-- Material provided follows --

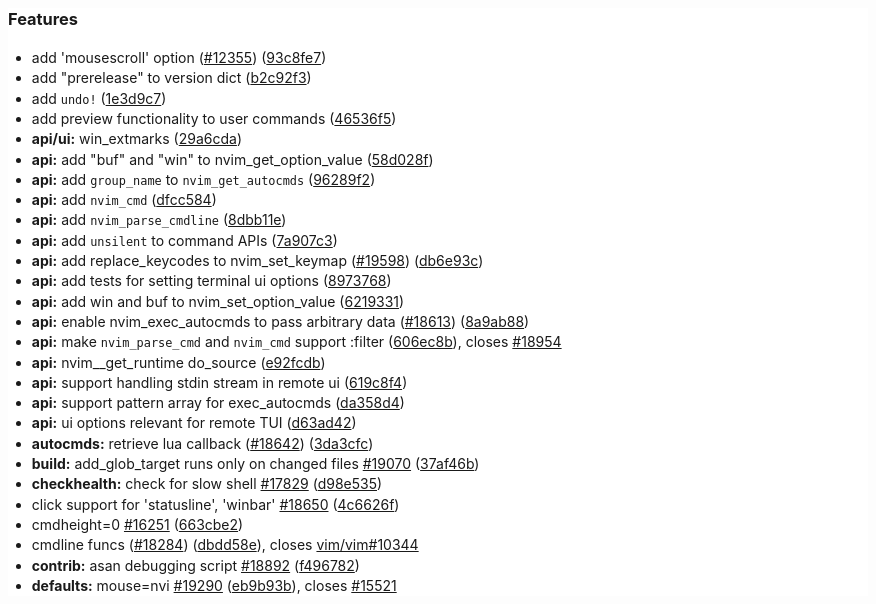 
### Features

* add 'mousescroll' option ([#12355](https://github.com/neovim/neovim/issues/12355)) ([93c8fe7](https://github.com/neovim/neovim/commit/93c8fe77cbfd3934c7599196e573136f75f6e9af))
* add "prerelease" to version dict ([b2c92f3](https://github.com/neovim/neovim/commit/b2c92f36e1c1079ec37bfdab88e1d2cf556f4d6c))
* add `undo!` ([1e3d9c7](https://github.com/neovim/neovim/commit/1e3d9c7dbc3ea186227ae27a93e683f750a32ce1))
* add preview functionality to user commands ([46536f5](https://github.com/neovim/neovim/commit/46536f53e82967dcac8d030ee3394cdb156f9603))
* **api/ui:** win_extmarks ([29a6cda](https://github.com/neovim/neovim/commit/29a6cda3ffe981b09d4c59d49d6c97a4ea13ca8b))
* **api:** add "buf" and "win" to nvim_get_option_value ([58d028f](https://github.com/neovim/neovim/commit/58d028f64bb0ddc80b6201906880182d14ad9a3c))
* **api:** add `group_name` to `nvim_get_autocmds` ([96289f2](https://github.com/neovim/neovim/commit/96289f24169281da419e8ce1078705258db3229b))
* **api:** add `nvim_cmd` ([dfcc584](https://github.com/neovim/neovim/commit/dfcc58466505f7fb5f62d636a67facaeea143285))
* **api:** add `nvim_parse_cmdline` ([8dbb11e](https://github.com/neovim/neovim/commit/8dbb11ebf633e40cb57568e77c7168deffc8bd7f))
* **api:** add `unsilent` to command APIs ([7a907c3](https://github.com/neovim/neovim/commit/7a907c3314f939a3d2983ac07edc5c9672957352))
* **api:** add replace_keycodes to nvim_set_keymap ([#19598](https://github.com/neovim/neovim/issues/19598)) ([db6e93c](https://github.com/neovim/neovim/commit/db6e93c48df551e2906c9e0f4472f9e54cea3dd9))
* **api:** add tests for setting terminal ui options ([8973768](https://github.com/neovim/neovim/commit/8973768a4e317ceccb12442ba40b5456d3f239cb))
* **api:** add win and buf to nvim_set_option_value ([6219331](https://github.com/neovim/neovim/commit/6219331c4d333e5a76129746021f972c21a040db))
* **api:** enable nvim_exec_autocmds to pass arbitrary data ([#18613](https://github.com/neovim/neovim/issues/18613)) ([8a9ab88](https://github.com/neovim/neovim/commit/8a9ab88945cdabcbd23f23406353ec6110fefa83))
* **api:** make `nvim_parse_cmd` and `nvim_cmd` support :filter ([606ec8b](https://github.com/neovim/neovim/commit/606ec8b70874095a62289f1df3934eca78625742)), closes [#18954](https://github.com/neovim/neovim/issues/18954)
* **api:** nvim__get_runtime do_source ([e92fcdb](https://github.com/neovim/neovim/commit/e92fcdbab204f49c542ba4cf330aba1258fb2968))
* **api:** support handling stdin stream in remote ui ([619c8f4](https://github.com/neovim/neovim/commit/619c8f4b9143e4dea0fb967ccdce594e14956ed3))
* **api:** support pattern array for exec_autocmds ([da358d4](https://github.com/neovim/neovim/commit/da358d452186277ba2feb26f1a90a9f5ccc31539))
* **api:** ui options relevant for remote TUI ([d63ad42](https://github.com/neovim/neovim/commit/d63ad42e4978c2de9486e383fc9865f22a743939))
* **autocmds:** retrieve lua callback ([#18642](https://github.com/neovim/neovim/issues/18642)) ([3da3cfc](https://github.com/neovim/neovim/commit/3da3cfc864e89a2dca6917183915683373c85af8))
* **build:** add_glob_target runs only on changed files [#19070](https://github.com/neovim/neovim/issues/19070) ([37af46b](https://github.com/neovim/neovim/commit/37af46bb4c351c69376f9c2947b7c3862014ee41))
* **checkhealth:** check for slow shell [#17829](https://github.com/neovim/neovim/issues/17829) ([d98e535](https://github.com/neovim/neovim/commit/d98e5357af1cd64b3e21196bc8e2408c724c0625))
* click support for 'statusline', 'winbar' [#18650](https://github.com/neovim/neovim/issues/18650) ([4c6626f](https://github.com/neovim/neovim/commit/4c6626f03dc645a426c1e63ca372b96f1073581b))
* cmdheight=0 [#16251](https://github.com/neovim/neovim/issues/16251) ([663cbe2](https://github.com/neovim/neovim/commit/663cbe2620278eae658895f82f3eb9bc89310e73))
* cmdline funcs ([#18284](https://github.com/neovim/neovim/issues/18284)) ([dbdd58e](https://github.com/neovim/neovim/commit/dbdd58e548fcf55848359b696275fd848756db7b)), closes [vim/vim#10344](https://github.com/vim/vim/issues/10344)
* **contrib:** asan debugging script [#18892](https://github.com/neovim/neovim/issues/18892) ([f496782](https://github.com/neovim/neovim/commit/f4967828f905fa055d0e69d48a7d735d7f967e1e))
* **defaults:** mouse=nvi  [#19290](https://github.com/neovim/neovim/issues/19290) ([eb9b93b](https://github.com/neovim/neovim/commit/eb9b93b5e025386ec9431c9d35a4a073d6946d1d)), closes [#15521](https://github.com/neovim/neovim/issues/15521)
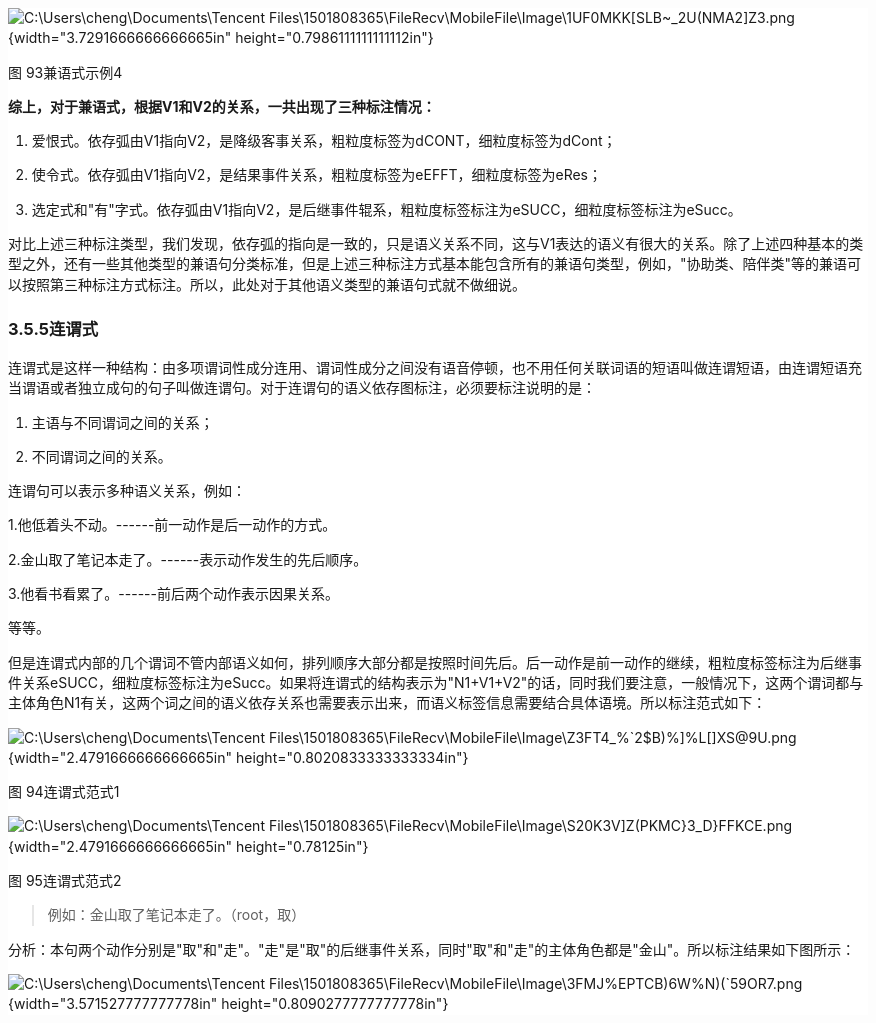![C:\\Users\\cheng\\Documents\\Tencent
Files\\1501808365\\FileRecv\\MobileFile\\Image\\1UF0MKK\[SLB\~\_2U(NMA2\]Z3.png](../media/image97.png){width="3.7291666666666665in"
height="0.7986111111111112in"}

图 93兼语式示例4

**综上，对于兼语式，根据V1和V2的关系，一共出现了三种标注情况：**

1.  爱恨式。依存弧由V1指向V2，是降级客事关系，粗粒度标签为dCONT，细粒度标签为dCont；

2.  使令式。依存弧由V1指向V2，是结果事件关系，粗粒度标签为eEFFT，细粒度标签为eRes；

3.  选定式和"有"字式。依存弧由V1指向V2，是后继事件辊系，粗粒度标签标注为eSUCC，细粒度标签标注为eSucc。

对比上述三种标注类型，我们发现，依存弧的指向是一致的，只是语义关系不同，这与V1表达的语义有很大的关系。除了上述四种基本的类型之外，还有一些其他类型的兼语句分类标准，但是上述三种标注方式基本能包含所有的兼语句类型，例如，"协助类、陪伴类"等的兼语可以按照第三种标注方式标注。所以，此处对于其他语义类型的兼语句式就不做细说。

### 3.5.5连谓式

连谓式是这样一种结构：由多项谓词性成分连用、谓词性成分之间没有语音停顿，也不用任何关联词语的短语叫做连谓短语，由连谓短语充当谓语或者独立成句的句子叫做连谓句。对于连谓句的语义依存图标注，必须要标注说明的是：

1.  主语与不同谓词之间的关系；

2.  不同谓词之间的关系。

连谓句可以表示多种语义关系，例如：

1.他低着头不动。------前一动作是后一动作的方式。

2.金山取了笔记本走了。------表示动作发生的先后顺序。

3.他看书看累了。------前后两个动作表示因果关系。

等等。

但是连谓式内部的几个谓词不管内部语义如何，排列顺序大部分都是按照时间先后。后一动作是前一动作的继续，粗粒度标签标注为后继事件关系eSUCC，细粒度标签标注为eSucc。如果将连谓式的结构表示为"N1+V1+V2"的话，同时我们要注意，一般情况下，这两个谓词都与主体角色N1有关，这两个词之间的语义依存关系也需要表示出来，而语义标签信息需要结合具体语境。所以标注范式如下：

![C:\\Users\\cheng\\Documents\\Tencent
Files\\1501808365\\FileRecv\\MobileFile\\Image\\Z3FT4\_%\`2\$B)%\]%L\[\]XS\@9U.png](../media/image98.png){width="2.4791666666666665in"
height="0.8020833333333334in"}

图 94连谓式范式1

![C:\\Users\\cheng\\Documents\\Tencent
Files\\1501808365\\FileRecv\\MobileFile\\Image\\S20K3V\]Z(PKMC}3\_D}FFKCE.png](../media/image99.png){width="2.4791666666666665in"
height="0.78125in"}

图 95连谓式范式2

> 例如：金山取了笔记本走了。（root，取）

分析：本句两个动作分别是"取"和"走"。"走"是"取"的后继事件关系，同时"取"和"走"的主体角色都是"金山"。所以标注结果如下图所示：

![C:\\Users\\cheng\\Documents\\Tencent
Files\\1501808365\\FileRecv\\MobileFile\\Image\\3FMJ%EPTCB)6W%N)(\`59OR7.png](../media/image100.png){width="3.571527777777778in"
height="0.8090277777777778in"}
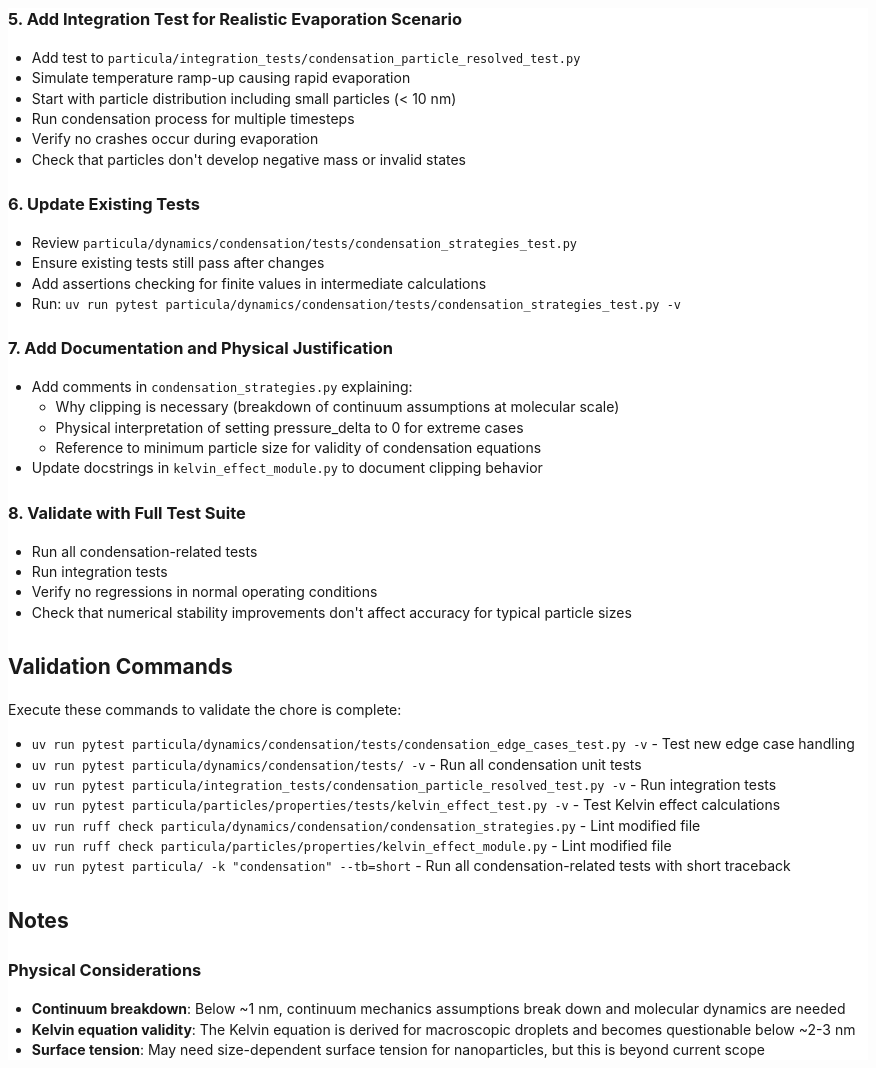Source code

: ### 5. Add Integration Test for Realistic Evaporation Scenario
- Add test to `particula/integration_tests/condensation_particle_resolved_test.py`
- Simulate temperature ramp-up causing rapid evaporation
- Start with particle distribution including small particles (< 10 nm)
- Run condensation process for multiple timesteps
- Verify no crashes occur during evaporation
- Check that particles don't develop negative mass or invalid states

### 6. Update Existing Tests
- Review `particula/dynamics/condensation/tests/condensation_strategies_test.py`
- Ensure existing tests still pass after changes
- Add assertions checking for finite values in intermediate calculations
- Run: `uv run pytest particula/dynamics/condensation/tests/condensation_strategies_test.py -v`

### 7. Add Documentation and Physical Justification
- Add comments in `condensation_strategies.py` explaining:
  - Why clipping is necessary (breakdown of continuum assumptions at molecular scale)
  - Physical interpretation of setting pressure_delta to 0 for extreme cases
  - Reference to minimum particle size for validity of condensation equations
- Update docstrings in `kelvin_effect_module.py` to document clipping behavior

### 8. Validate with Full Test Suite
- Run all condensation-related tests
- Run integration tests
- Verify no regressions in normal operating conditions
- Check that numerical stability improvements don't affect accuracy for typical particle sizes

## Validation Commands
Execute these commands to validate the chore is complete:

- `uv run pytest particula/dynamics/condensation/tests/condensation_edge_cases_test.py -v` - Test new edge case handling
- `uv run pytest particula/dynamics/condensation/tests/ -v` - Run all condensation unit tests
- `uv run pytest particula/integration_tests/condensation_particle_resolved_test.py -v` - Run integration tests
- `uv run pytest particula/particles/properties/tests/kelvin_effect_test.py -v` - Test Kelvin effect calculations
- `uv run ruff check particula/dynamics/condensation/condensation_strategies.py` - Lint modified file
- `uv run ruff check particula/particles/properties/kelvin_effect_module.py` - Lint modified file
- `uv run pytest particula/ -k "condensation" --tb=short` - Run all condensation-related tests with short traceback

## Notes

### Physical Considerations
- **Continuum breakdown**: Below ~1 nm, continuum mechanics assumptions break down and molecular dynamics are needed
- **Kelvin equation validity**: The Kelvin equation is derived for macroscopic droplets and becomes questionable below ~2-3 nm
- **Surface tension**: May need size-dependent surface tension for nanoparticles, but this is beyond current scope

-- Material provided concluded --

▶ What you have to do
Among the lines above, count those that include the word "breakdown". Give only the result.

▶ Response
2